As we’ve previously described, the data warehouse bus architecture is a tool to establish the overall data integration strategy for the organization’s data warehouse. It provides the framework for integrating your organization’s analytic information. The bus architecture is documented and communicated via the Data warehouse bus matrix (as Ralph described in an Intelligent Enterprise article – www.intelligententerprise.com/db_area/archives/1999/990712/webhouse.shtml). The matrix rows represent the core business processes of the organization, while the matrix columns reflect the common, conformed dimensions.

Conformed dimensions are the means for consistently describing the core characteristics of your business. They are the integration points between the disparate business processes of the organization, ensuring semantic consistency between the processes. There may be valid business reasons for not conforming dimensions. For example, if you are a diversified conglomerate that sells unique products to unique customers through unique channels. However, for most organizations, the key to integrating disparate data is organizational commitment to the creation and use of conformed dimensions throughout your data warehouse architecture, regardless of whether data is centralized or distributed physically.

As we warned earlier, centralization without integration may only throw more fuel on the pre-existing problems. Management may be convinced that buying a new box to house the myriad of existing data marts/warehouses will deliver operational efficiency. Depending on the amount of money they’re willing to spend on a centralized hardware platform, it may even positively impact performance.

However, these IT benefits are insignificant compared to the business potential from integrated data. Centralization without data integration and semantic consistency will distract an organization from focusing on the real crux of the problem. Inconsistent data will continue to flummox the organization’s decision-making ability.

We are well aware that moving to a data warehouse bus architecture will require organizational willpower and the allocation of scarce resources. No one said it would be easy. In fact some industry analysts state that it can’t be done. However, our clients’ experiences prove otherwise.

We’ve outlined the typical tasks involved in migrating disparate data to a bus architecture with conformed dimensions. Of course, since each organization’s pre-existing environment varies, the list would need to be adjusted to reflect your specific scenario.

  • Document the existing data marts/warehouses in your organization, noting the inevitable data overlaps.
  • Conduct a high-level assessment of the organization’s unmet business requirements.
  • Gather key stakeholders to develop a preliminary data warehouse bus matrix for your organization.
  • Identify a dimension authority or stewardship committee for each dimension to be conformed.
  • Design the core conformed dimensions by integrating and/or reconciling the existing, disparate dimension attributes. Realistically, it may be overwhelming to get everyone to agree on every attribute, but don’t let that bring this process to a crashing halt.

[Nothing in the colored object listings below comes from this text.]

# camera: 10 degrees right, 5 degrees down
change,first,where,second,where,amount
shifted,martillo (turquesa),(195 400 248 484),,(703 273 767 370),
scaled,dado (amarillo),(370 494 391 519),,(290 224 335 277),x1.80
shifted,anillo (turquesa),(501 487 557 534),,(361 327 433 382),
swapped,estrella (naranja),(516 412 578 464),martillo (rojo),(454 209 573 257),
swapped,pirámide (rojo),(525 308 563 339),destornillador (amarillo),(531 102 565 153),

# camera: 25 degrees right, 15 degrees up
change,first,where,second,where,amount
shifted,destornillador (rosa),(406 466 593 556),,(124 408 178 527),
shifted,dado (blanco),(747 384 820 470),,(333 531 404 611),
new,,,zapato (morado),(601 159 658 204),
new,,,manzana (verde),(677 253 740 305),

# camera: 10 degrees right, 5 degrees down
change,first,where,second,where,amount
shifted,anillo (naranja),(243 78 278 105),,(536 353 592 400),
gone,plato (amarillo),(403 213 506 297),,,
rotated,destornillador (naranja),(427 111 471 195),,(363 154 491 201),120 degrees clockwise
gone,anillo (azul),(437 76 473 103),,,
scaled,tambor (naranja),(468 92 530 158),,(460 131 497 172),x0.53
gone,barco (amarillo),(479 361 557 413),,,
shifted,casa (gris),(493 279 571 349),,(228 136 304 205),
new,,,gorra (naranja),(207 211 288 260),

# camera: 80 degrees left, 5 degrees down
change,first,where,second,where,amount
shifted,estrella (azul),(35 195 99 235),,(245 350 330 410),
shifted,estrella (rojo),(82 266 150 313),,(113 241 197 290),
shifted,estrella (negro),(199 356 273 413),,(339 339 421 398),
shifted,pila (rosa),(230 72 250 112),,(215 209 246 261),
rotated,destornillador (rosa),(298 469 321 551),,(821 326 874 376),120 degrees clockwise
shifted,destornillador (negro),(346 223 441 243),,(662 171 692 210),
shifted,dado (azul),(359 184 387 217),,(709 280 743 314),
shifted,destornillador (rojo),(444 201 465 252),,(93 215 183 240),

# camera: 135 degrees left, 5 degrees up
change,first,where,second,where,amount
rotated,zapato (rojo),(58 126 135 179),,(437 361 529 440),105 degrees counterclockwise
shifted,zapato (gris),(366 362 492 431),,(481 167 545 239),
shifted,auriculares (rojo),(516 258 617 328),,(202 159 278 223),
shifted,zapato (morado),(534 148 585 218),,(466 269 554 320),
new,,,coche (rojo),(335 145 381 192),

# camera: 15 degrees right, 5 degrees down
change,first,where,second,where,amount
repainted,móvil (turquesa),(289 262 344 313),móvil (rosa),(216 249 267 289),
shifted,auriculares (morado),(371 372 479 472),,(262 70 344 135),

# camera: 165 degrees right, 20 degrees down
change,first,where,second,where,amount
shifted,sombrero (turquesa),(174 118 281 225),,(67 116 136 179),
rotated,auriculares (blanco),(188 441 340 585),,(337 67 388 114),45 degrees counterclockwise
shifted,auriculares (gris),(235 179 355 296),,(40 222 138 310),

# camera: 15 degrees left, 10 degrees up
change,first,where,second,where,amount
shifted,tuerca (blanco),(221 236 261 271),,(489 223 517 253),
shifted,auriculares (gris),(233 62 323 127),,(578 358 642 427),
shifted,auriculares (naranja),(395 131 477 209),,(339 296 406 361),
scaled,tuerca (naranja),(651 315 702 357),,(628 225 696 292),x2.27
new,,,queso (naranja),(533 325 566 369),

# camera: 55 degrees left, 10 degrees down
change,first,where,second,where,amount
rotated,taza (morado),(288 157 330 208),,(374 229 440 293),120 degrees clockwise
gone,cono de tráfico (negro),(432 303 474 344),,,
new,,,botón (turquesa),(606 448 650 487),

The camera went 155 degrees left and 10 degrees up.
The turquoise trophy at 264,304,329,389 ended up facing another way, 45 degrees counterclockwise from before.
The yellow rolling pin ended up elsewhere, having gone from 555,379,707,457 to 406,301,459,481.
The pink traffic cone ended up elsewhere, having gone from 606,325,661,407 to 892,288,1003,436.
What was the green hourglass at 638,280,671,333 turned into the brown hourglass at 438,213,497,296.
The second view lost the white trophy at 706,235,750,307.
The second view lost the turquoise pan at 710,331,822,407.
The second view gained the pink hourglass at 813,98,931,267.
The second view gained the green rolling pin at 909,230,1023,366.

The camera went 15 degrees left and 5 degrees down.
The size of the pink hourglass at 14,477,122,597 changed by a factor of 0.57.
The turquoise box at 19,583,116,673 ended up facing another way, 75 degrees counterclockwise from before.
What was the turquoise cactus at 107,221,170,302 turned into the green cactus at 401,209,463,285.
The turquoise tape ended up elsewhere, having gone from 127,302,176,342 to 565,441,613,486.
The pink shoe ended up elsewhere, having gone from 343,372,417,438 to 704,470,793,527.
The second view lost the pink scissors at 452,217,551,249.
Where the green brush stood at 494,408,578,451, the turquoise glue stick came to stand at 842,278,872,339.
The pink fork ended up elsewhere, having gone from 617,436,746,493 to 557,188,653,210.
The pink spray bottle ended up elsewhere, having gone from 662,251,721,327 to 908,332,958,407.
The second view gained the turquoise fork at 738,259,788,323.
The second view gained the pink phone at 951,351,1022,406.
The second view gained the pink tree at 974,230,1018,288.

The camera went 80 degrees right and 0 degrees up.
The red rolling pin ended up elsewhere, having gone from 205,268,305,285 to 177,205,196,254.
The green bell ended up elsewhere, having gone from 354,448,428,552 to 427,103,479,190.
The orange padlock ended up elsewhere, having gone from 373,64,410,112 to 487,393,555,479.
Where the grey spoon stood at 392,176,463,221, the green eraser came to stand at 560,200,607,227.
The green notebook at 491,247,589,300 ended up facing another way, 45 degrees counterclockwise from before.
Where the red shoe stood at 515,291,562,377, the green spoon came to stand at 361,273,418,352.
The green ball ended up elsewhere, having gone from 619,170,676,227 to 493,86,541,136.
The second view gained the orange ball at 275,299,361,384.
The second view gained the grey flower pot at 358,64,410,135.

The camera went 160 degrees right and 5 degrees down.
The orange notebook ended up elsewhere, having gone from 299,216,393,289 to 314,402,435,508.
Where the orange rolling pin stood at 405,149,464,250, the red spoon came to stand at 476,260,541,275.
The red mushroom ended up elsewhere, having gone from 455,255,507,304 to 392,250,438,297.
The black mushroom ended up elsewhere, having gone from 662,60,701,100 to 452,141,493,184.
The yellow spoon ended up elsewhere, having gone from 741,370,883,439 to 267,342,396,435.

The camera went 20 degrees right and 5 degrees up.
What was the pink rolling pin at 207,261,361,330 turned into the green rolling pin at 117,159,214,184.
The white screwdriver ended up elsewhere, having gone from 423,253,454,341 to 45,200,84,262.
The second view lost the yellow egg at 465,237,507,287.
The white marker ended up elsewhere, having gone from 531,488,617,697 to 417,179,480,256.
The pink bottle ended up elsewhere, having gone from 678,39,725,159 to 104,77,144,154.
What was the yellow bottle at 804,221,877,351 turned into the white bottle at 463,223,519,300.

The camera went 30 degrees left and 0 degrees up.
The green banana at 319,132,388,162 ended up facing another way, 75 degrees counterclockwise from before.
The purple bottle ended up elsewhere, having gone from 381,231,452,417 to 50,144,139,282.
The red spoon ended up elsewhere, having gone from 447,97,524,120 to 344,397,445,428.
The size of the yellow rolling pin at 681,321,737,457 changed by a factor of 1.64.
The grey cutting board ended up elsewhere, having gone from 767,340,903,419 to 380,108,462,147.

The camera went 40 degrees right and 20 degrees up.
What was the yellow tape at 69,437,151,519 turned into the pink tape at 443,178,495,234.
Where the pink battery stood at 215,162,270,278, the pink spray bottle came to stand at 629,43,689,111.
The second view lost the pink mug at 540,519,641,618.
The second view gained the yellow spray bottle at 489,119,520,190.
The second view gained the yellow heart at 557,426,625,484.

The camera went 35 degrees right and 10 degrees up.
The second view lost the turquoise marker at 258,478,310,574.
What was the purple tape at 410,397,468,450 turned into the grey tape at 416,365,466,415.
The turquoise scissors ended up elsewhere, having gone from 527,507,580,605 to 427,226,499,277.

You’ve got to start walking down the path toward integration.
  • Gain organization agreement on the master conformed dimension(s).
  • Develop an incremental plan for converting to the new conformed dimension(s).

Formulating the bus architecture and deploying conformed dimensions will result in a comprehensive data warehouse for your organization that is integrated, consistent, legible and well performing.

You’ll be able to naturally add data marts with confidence that it will integrate with the existing data. Rather than diverting attention to data inconsistencies and reconciliations, your organization’s decision-making capabilities will be empowered with consistent, integrated data.